La Nina, a cooling of the Pacific Ocean blamed for record flooding in Australia, is near its peak and probably will last through the Northern Hemisphere’s spring, according to the U.S. Climate Prediction Center.
Measurements show most of the parts of the Pacific that are monitored were about 1.5 degrees Celsius (2.7 degrees Fahrenheit) below normal, the center in Camp Springs, Maryland, reported today in a statement.
“There remains considerable uncertainty as to whether La Nina will last into the Northern Hemisphere summer,” it said.
On average, La Nina occurs every three to five years and lasts nine to 12 months, with some persisting as long as two years. The phenomenon has been blamed for enhancing hurricane development in the Atlantic by limiting wind shear there that can tear budding storms apart.
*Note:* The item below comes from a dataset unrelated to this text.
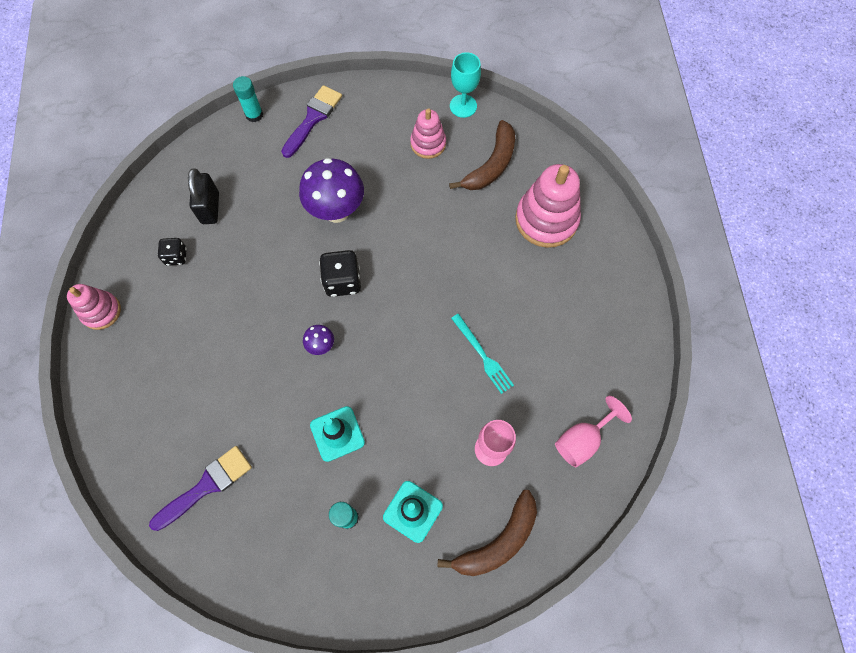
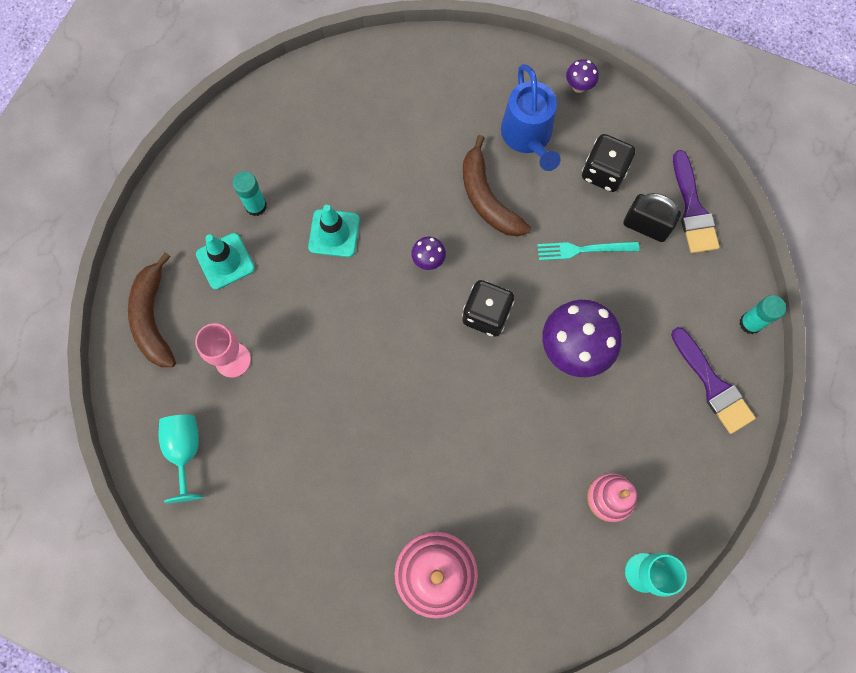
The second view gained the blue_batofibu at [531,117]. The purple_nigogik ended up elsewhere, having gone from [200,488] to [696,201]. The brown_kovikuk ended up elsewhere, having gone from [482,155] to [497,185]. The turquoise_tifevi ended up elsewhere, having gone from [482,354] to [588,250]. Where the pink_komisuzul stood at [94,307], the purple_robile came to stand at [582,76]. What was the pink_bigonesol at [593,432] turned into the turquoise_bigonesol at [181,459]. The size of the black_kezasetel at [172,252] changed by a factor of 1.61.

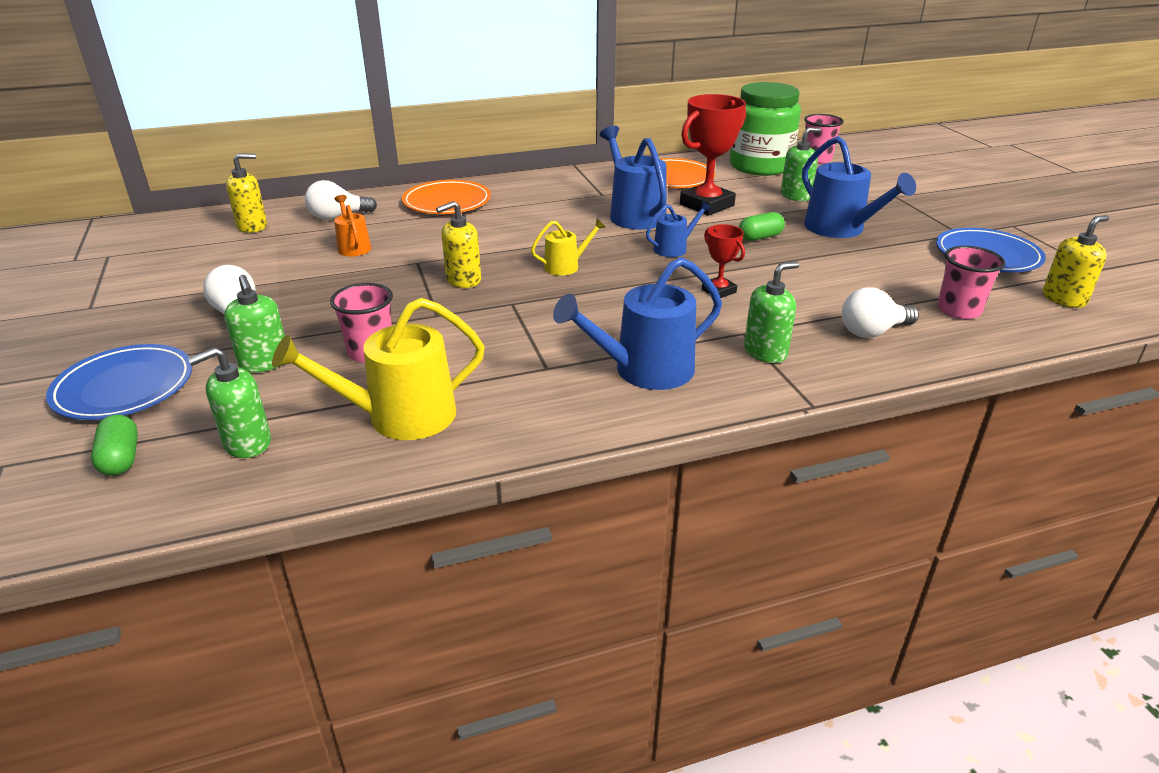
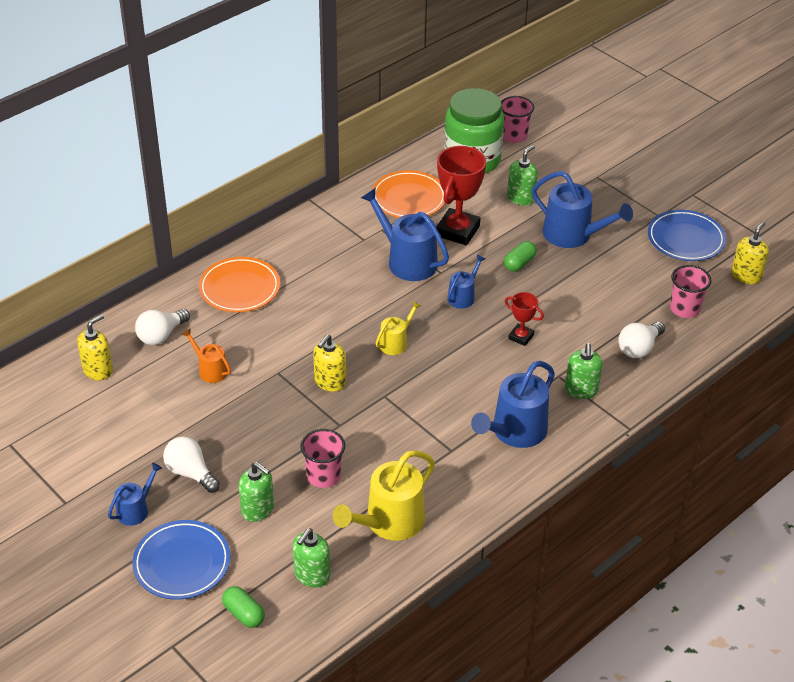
The second view gained the blue_batofibu at [135,494]. The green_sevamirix at [771,312] ended up facing another way, 150 degrees clockwise from before.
Rain linked to La Nina has halted coal shipments and swamped cotton crops in Queensland state this month, after wet weather last year cut sugar output and downgraded east Australian wheat quality. La Nina has soaked rubber plantations in Southeast Asia, disrupted Indonesian tin output and brought dry conditions to corn and soybean areas in Argentina.
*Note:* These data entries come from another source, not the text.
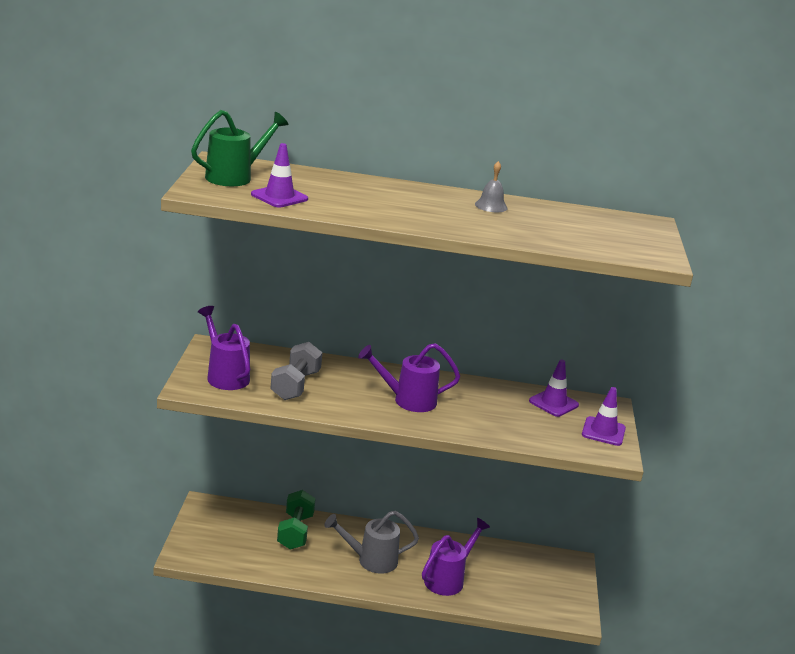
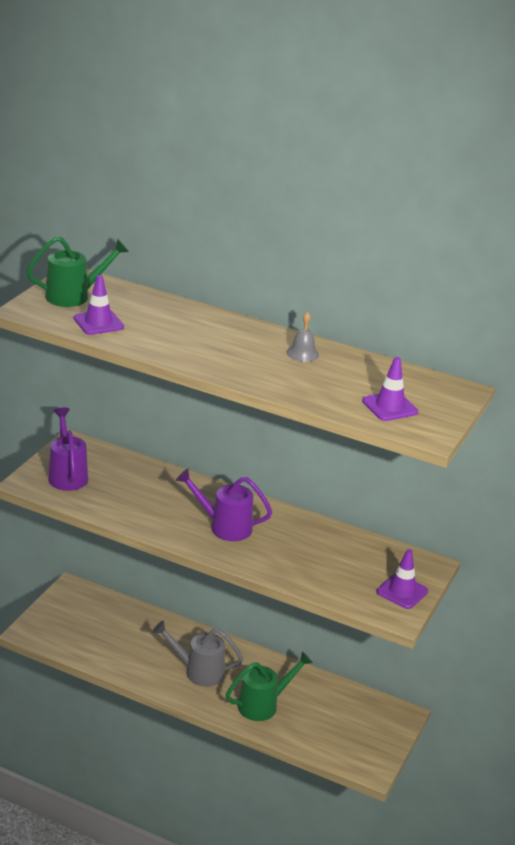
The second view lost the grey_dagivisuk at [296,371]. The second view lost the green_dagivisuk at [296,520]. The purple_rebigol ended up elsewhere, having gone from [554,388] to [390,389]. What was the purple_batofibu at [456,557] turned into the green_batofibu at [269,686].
Its impact this year in the U.S. may include increased rain and snow for the Pacific Northwest, northern Rocky Mountains, Great Lakes and the Ohio Valley, according to the center. In addition, colder temperatures are possible in the Pacific Northwest and the North, excluding the New England states of Massachusetts, Connecticut, Rhode Island, Vermont, New Hampshire and Maine.
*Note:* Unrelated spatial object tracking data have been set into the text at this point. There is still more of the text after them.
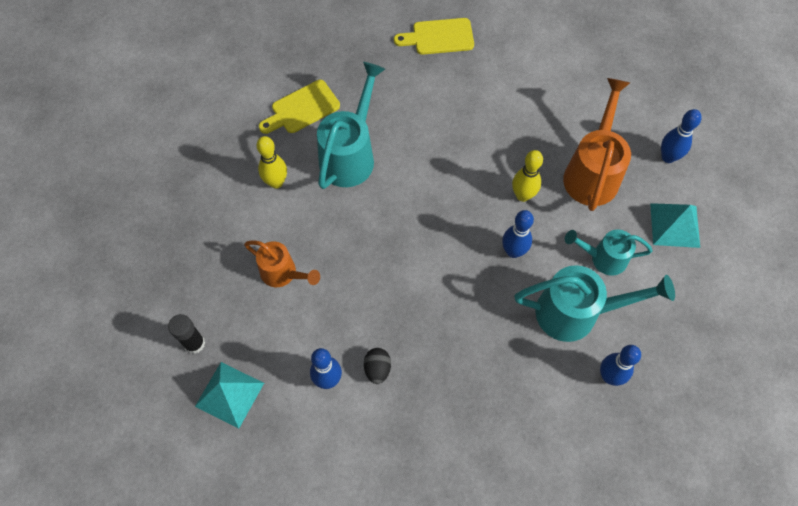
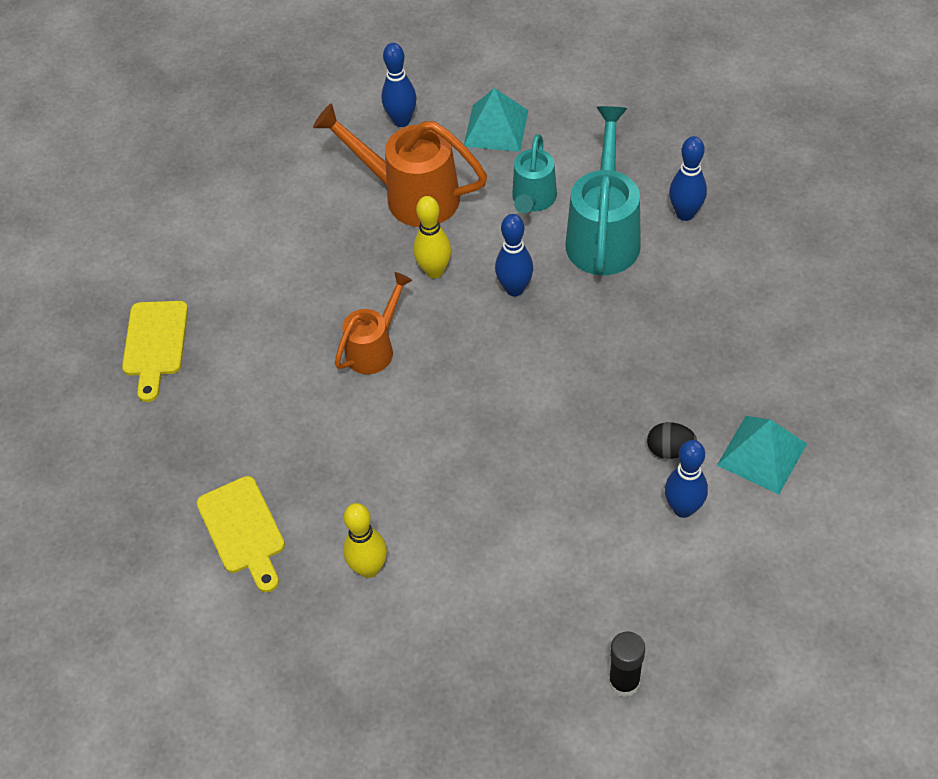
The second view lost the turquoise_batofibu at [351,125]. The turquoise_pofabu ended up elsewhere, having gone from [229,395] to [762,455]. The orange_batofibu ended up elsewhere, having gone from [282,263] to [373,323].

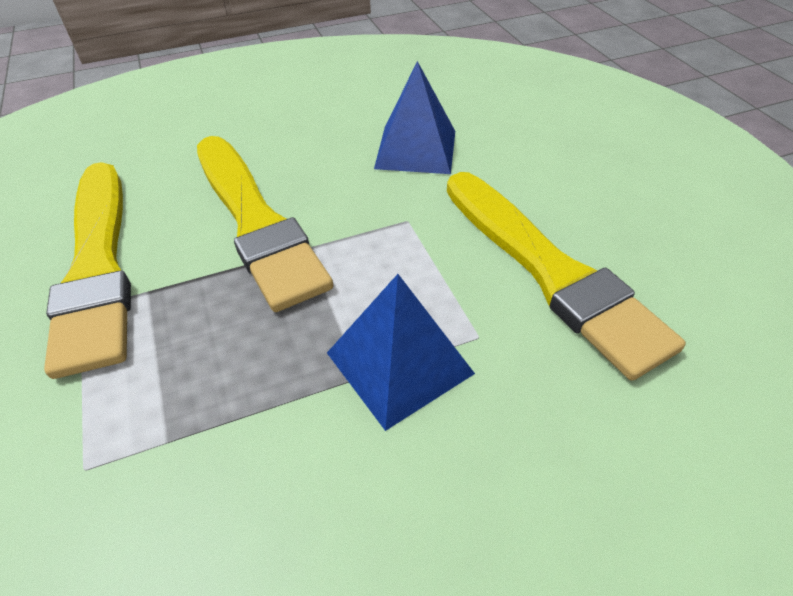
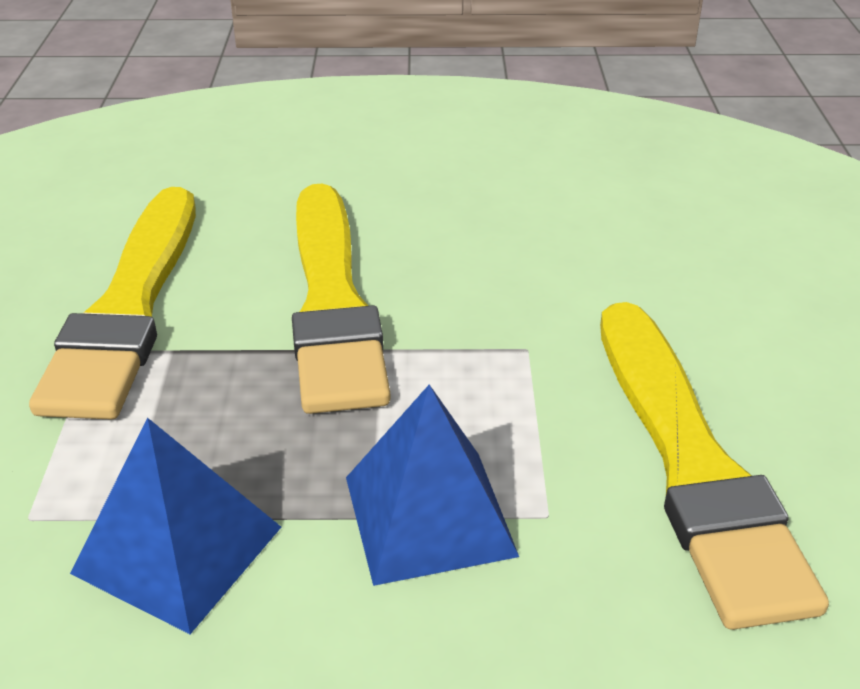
The blue_pofabu ended up elsewhere, having gone from [414,117] to [175,525].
The threat of cool or neutral temperature conditions in the Pacific was part of the reason Colorado State University predicted the 2011 Atlantic hurricane season will probably be above-average.
An average hurricane season produces 11 storms, according to the National Hurricane Center in Miami. CSU researchers last month predicted 17 storms with winds of at least 39 miles per hour will form in the Atlantic after the season starts June 1.